Ta-Nehisi Coates emphasizes interconnectedness of global struggles in visit to St. Kate’s

The writer spoke in conversation with Duchesne Drew in a sold out event at The O’Shaughnessy on October 23.

On a bright but chilly October evening, St. Catherine University welcomed author and journalist Ta-Nehisi Coates to The O’Shaughnessy auditorium. Coates spoke to a sold out crowd in a wide-ranging conversation moderated by Duchesne Drew, senior vice president of American Public Media Group and president of Minnesota Public Radio.

Coates is the author of The Message, this year’s One Read for Racial Justice book. The Message, written as a letter to his students, explores and challenges prevailing narratives around global justice issues. In his appearance at St. Kate’s, Coates spoke to the interconnected nature of struggles around the world, from the United States to Africa to Palestine, and emphasized the need for an understanding of shared pain and shared responsibility across movements, borders, and history.

“The Black struggle for me has always been at its greatest power…when it gave me some sort of insight into the struggles of humanity itself,” Coates said. “I am always at my best — I am always writing at my most powerful, speaking at my most powerful — when I understand how that empowerment is tied to everyone else.” 

 

Journalism and justice

A journalist himself, Coates discussed the role of journalism in both upholding and unraveling popular narratives. Though journalists are supposed to be objective, history demonstrates that this has frequently been far from the case. Coates brought up the role of newspapers in justifying and inciting lynchings of Black Americans as just one example of the way that media has historically prioritized certain viewpoints — and lives — over others.

“We have always been in concert with the worst that this country is doing,” he said. “You don’t have to go that far back. I remember during the Iraq War when one country was waterboarding, it was torture, but when we did it, it was enhanced interrogation. So the paper of record is adopting the language and propaganda of the people that it’s supposed to cover.”

Though journalism often capitulates to those in power, it also has tremendous potential for exposing the truth and disrupting prevailing narratives — something of which the United States government has long been keenly aware. In 1960, for instance, the U.S. ambassador to Belgium forced Time Magazine to remove the Congolese prime minister Patrice Lumumba from its cover, fearing the influence of the African liberation leader the CIA infamously helped to overthrow and ultimately assassinate. Such censorship implicitly recognizes what might happen when a compelling message that confronts power reaches a broad audience.

 

“We have a word for that”: A visit to Palestine

The latter half of The Message describes a trip Coates made a few years ago to Palestine and Israel. He told the audience that during his travels he was struck by occupied Palestine’s similarities to Jim Crow America. While visiting the West Bank, he learned there were separate roads for Israelis and Palestinians, with the Palestinian ones full of checkpoints. Palestinian homes had water tanks because their water access was so limited by the state, while nearby Israeli settler neighborhoods had swimming pools.

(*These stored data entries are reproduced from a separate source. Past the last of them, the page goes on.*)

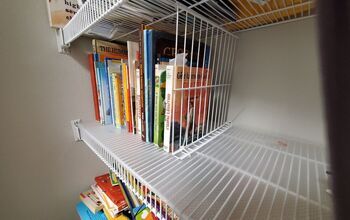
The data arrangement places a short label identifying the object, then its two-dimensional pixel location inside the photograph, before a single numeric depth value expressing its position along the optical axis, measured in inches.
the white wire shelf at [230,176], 10.6
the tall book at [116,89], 23.2
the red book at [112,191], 25.2
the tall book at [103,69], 24.5
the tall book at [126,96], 21.3
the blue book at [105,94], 24.5
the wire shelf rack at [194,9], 15.6
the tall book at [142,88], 17.0
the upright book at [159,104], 16.6
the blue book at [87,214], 26.5
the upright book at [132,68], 20.2
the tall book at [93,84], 25.9
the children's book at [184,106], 15.7
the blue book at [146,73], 16.3
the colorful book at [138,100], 19.4
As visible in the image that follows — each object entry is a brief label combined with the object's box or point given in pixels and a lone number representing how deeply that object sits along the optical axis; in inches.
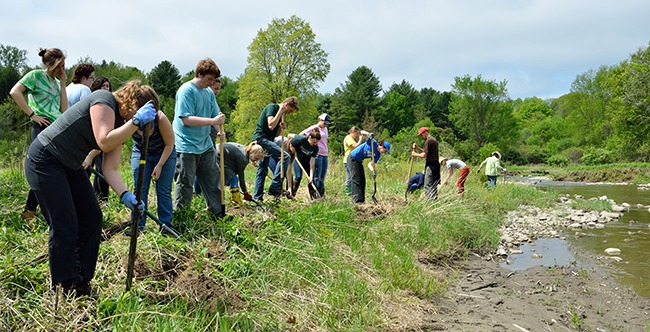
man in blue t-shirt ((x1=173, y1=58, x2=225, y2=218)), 173.8
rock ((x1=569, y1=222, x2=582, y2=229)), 382.0
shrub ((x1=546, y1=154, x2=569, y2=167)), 1530.5
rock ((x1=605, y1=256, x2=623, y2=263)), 264.7
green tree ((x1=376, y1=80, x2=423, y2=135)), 1814.7
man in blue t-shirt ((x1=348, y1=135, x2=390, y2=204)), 298.2
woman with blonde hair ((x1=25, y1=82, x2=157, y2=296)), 107.3
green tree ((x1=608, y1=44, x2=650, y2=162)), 1141.7
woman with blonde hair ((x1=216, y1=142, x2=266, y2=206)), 221.3
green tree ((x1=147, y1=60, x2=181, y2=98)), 1700.3
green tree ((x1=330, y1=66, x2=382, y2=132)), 1683.1
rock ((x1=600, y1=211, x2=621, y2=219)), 433.7
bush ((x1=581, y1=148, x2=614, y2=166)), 1356.3
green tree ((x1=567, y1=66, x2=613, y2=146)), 1657.2
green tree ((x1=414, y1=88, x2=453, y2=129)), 2192.4
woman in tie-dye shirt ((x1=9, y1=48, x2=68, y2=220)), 165.8
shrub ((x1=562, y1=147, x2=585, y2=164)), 1531.1
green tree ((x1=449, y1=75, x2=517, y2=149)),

“You tell me that I have to live under one system of criminal justice, and my neighbor lives under another one,” Coates said. “You tell me that I have one level of service, and my neighbor has another. You tell me I have to go down this road that’s pockmarked with checkpoints, and my neighbor is free to move freely from here to there — we have a word for that. There’s a name for that.”

Coates noted that when he makes this comparison to Jim Crow, he often hears from people who bring up that approximately 20% of Israeli citizens are Palestinians who are accorded the same rights, some of whom even serve as members of the government. “Yes, that’s true,” he said. “And what I would say to you is during the era of Jim Crow in this country, we had Black congressmen and Black judges. Just because Adam Clayton Powell was in New York, do you think we weren’t under Jim Crow? We were.” 

Coates continued, “I hope for liberation for everybody. And I don’t think segregation is liberation. I don’t think it is happiness, I don’t think it’s safety.”

It can be difficult, Coates acknowledged, to peel back the layers of the stories we have been told for so long. For most of its history, the narrative in the United States has largely centered on the Israeli point of view; Palestinians’ experiences have been systematically occluded or ignored. But, Coates argued, anyone who is committed to justice has a responsibility to question the stories they are told. This search for the truth involves listening, asking, reading, and researching; it can involve traveling, as it did for Coates. But it also involves trusting our own intuition, even in the face of familiar claims. “I think there’s a voice in the back of your head that tells you when something sounds suspicious,” he said. “Something about this doesn’t seem right.” 

At a difficult historical moment, Coates reflected on the continuity between past justice movements and the work that is still ongoing.

“You wake up in the morning, put your clothes on, and go out there and fight,” he said. “Nobody knows if you’re going to win or lose. But all losses aren’t the same. Some losses are dishonorable, and some aren’t. I hail from a lineage of people who lost a lot, but who knew how to lose with honor. What is in our control is how we as a movement, we as a people, if I can be that broad in that collective — what is in our control is how we fight.”